Glad to see you pop in,
@Zivio - I was counting on that being your type of pedantry!
No pressure,
@Aries M - It's really hard to capture some of the special qualities of these inks, with the shimmer and sheen. I have the benefit of a studio set-up, but even so, you see how different an ink like "Pick me up" can turn out, if you compare my photos with the beautiful shot of that dramatic green sheen that
@AnasaziWrites got in his image.
(And yeah, Mike, that coffee is a huge luxury. But it's the first coffee I ever tasted, when I was just barely a teenager in my aunt's kitchen in Hilo. That was back when it was almost impossible to get for any amount of money outside of Hawaii. I've essentially been disappointed in all other coffee ever since).
Thanks for your response,
@Estefa - It's funny how you say you're better at writing Kurrent than reading it. I'm a specialist in Western European medieval paleography myself, and I specifically learn how to write the scripts because it helps me read them. It's the subject of the book I'm working on at the moment.
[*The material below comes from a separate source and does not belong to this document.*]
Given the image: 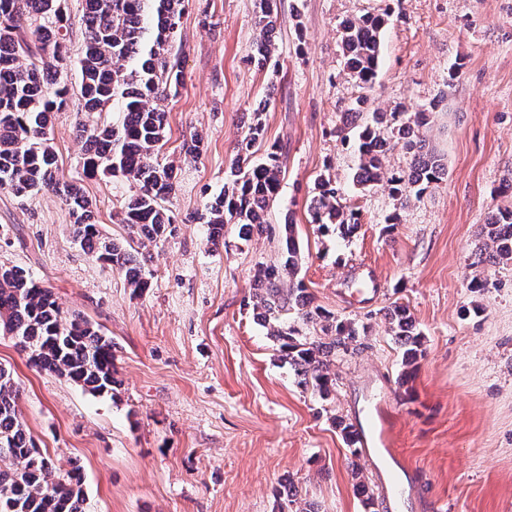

I knew you'd like the teal ink,
@Erica McPhee - And I'm afraid my drawing didn't even use all of its beautiful shimmer & sheen features. But it's on my short list of inks I might like the 50ml bottle of when they come out later this year.
17.
Flame (standard) - a clear, bright, well balanced orange, with a wide tonal range - from a fiery blaze in saturation, to a delicate peach in dilution, with some sunny tangerines bleeding out around the edges. Good line quality for both broad edge and pointed pen, but hard to start from the broad edge Mitchells I was using. Clean white reaction to bleach.
The drawing depicts Yoshinori Sakai at the 1964 Tokyo Olympics. He was born on 6 August 1945, in Hiroshima.